Fear is a powerful motivator. And sometimes a powerful de-motivator. Fear sometimes causes us to act, in both rational and irrational ways. Other times, fear paralyzes us from acting at all. This dominant emotion is so prevalent in our lives, we barely see its influence on our individual decisions, on our communal values, on our public policy.
Fear has so infected our common psyche that we don't even see how it shapes and molds how we view ourselves, and especially how we view others.
The influence of fear can be seen in wars motivated by religious and ideological differences. It can be seen in the bloody gang wars on the streets of L.A. and Chicago. It can be seen in the fractional partisanship that paralyzes our country's leadership, and in Executive orders "banning" refugees from countries where radical Islamic ideology produces zealots that hate America. Fear's influence can even be seen in that radical ideology.
Often, fear motivates the crimes that keep America's prisons bursting at the seams.
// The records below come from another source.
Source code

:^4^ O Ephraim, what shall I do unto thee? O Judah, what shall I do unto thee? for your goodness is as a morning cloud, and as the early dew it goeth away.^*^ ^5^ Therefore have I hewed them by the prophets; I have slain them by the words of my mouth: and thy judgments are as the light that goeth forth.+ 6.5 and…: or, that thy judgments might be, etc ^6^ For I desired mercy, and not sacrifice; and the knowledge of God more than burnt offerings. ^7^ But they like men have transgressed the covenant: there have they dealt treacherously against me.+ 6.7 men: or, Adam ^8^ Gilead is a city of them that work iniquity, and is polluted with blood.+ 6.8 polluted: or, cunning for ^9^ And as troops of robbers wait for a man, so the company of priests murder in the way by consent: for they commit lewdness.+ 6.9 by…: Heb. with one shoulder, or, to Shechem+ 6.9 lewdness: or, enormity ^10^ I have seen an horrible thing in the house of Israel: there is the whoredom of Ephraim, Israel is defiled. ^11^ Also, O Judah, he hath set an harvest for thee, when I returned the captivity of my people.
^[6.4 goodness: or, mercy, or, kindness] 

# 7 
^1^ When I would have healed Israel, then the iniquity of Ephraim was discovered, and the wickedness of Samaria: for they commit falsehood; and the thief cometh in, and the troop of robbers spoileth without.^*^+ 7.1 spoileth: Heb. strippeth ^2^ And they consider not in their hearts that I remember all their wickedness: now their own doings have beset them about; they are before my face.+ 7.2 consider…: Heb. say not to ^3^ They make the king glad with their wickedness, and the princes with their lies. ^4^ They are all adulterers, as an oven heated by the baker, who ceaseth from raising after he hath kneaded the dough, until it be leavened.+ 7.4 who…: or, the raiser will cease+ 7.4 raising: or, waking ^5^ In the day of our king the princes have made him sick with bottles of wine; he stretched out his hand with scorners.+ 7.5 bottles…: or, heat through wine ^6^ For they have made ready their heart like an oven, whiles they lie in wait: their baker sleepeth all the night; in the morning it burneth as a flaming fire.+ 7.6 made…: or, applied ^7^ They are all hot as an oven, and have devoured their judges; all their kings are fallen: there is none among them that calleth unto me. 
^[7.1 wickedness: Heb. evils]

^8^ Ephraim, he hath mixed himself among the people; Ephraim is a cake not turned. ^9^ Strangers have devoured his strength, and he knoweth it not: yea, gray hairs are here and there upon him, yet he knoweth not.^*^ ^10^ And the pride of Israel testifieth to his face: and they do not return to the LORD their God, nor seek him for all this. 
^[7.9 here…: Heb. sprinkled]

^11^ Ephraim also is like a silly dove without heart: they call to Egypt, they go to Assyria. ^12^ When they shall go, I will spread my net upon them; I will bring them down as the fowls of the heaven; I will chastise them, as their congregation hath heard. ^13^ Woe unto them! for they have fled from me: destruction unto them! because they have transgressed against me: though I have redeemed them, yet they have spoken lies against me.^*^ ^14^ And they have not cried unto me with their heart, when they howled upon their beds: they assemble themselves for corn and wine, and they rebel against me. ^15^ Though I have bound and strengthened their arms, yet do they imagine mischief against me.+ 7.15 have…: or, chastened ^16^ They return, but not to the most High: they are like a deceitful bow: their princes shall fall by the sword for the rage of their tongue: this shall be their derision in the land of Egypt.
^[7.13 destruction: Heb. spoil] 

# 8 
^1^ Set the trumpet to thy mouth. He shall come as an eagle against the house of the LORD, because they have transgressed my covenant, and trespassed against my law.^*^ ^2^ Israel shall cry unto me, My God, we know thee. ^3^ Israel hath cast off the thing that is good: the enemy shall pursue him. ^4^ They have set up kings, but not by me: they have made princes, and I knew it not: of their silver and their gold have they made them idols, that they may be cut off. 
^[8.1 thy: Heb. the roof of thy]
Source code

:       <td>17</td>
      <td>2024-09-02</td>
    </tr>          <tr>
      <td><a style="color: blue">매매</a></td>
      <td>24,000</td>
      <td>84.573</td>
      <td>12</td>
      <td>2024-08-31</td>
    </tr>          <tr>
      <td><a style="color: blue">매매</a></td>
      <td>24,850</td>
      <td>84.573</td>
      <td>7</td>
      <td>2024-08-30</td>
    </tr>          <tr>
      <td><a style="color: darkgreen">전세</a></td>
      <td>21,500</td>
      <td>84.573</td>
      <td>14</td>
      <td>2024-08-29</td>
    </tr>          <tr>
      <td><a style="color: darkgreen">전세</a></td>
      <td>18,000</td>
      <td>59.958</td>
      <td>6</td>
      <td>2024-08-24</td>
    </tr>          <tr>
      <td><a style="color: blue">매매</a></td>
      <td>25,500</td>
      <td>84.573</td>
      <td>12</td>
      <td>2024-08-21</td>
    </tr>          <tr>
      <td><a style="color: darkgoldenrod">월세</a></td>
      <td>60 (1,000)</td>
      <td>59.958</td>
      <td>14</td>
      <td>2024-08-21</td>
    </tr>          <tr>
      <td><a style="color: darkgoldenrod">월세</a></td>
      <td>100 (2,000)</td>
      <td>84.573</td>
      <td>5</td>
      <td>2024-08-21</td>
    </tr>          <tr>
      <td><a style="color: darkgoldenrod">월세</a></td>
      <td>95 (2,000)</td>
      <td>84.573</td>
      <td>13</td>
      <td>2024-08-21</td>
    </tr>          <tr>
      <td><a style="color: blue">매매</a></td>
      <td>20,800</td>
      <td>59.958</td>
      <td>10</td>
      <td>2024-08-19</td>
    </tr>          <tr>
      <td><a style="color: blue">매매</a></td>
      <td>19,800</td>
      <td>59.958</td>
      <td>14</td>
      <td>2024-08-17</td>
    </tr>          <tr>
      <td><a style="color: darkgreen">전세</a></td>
It certainly motivates the legislative and judicial responses that have led to America's culture of incarceration.
Fear is what keeps politicians from making radical changes to laws that are designed to be "tough on crime" but that yield no real differences in making communities safer. After all, one cannot appear to be "soft on crime" and keep a political position for long.
Fear is what keeps communities from embracing their citizens who return from prison after serving their sentence. It's what keeps some employers from taking a chance on those returning citizens, and some landlords from renting to them.
Fear is what keeps some of these returning citizens from applying for a job, or from accepting the challenge of changing their thinking and behavior through educational and spiritual reformation.
In short, fear so dominates our lives that we have become accustomed to it. Perhaps even comforted by it. When fear motivates us, we have a convenient scapegoat for the choices we make. We have a ready excuse for our class warfare, for our racial conflict, for our religious intolerance, for our culture of incarceration, for our failure to act.
"Courage" is an antonym of the word "fear," so courageous action is an antidote. We should not deny our fears, but we should define them and seek to understand them. Only by understanding what we fear, who we fear, can we begin to act with courage. Fear need not define our behavior, restrict our creativity, paralyze our potential, or confine our spirit to that which is "safe."
When we face our fears, defeat them even, we discover that what held us in bondage to inaction, what energized our hatred and intolerance, what crushed our creative problem solving, is often nothing more than a product of our own imagination. It is too often our over-generalization of one person's actions onto the motives and plans of others that drives us to fear them.
Let us not swallow our fears, for then we internalize them. Let us, instead, expose them to the sunshine of truth and burn away the rotten thinking that feeds them. Let us take courageous action to defeat our fears. Let us approach those we fear and get to know them. Let us take a chance at failure, not so we can retreat back into the safe haven of our fearful walls, but so we can learn from our failures and try something new. Let us learn to master our fear instead of submitting ourselves as slaves to this powerful tyrant.
Courage starts with you. How will you conquer your fears?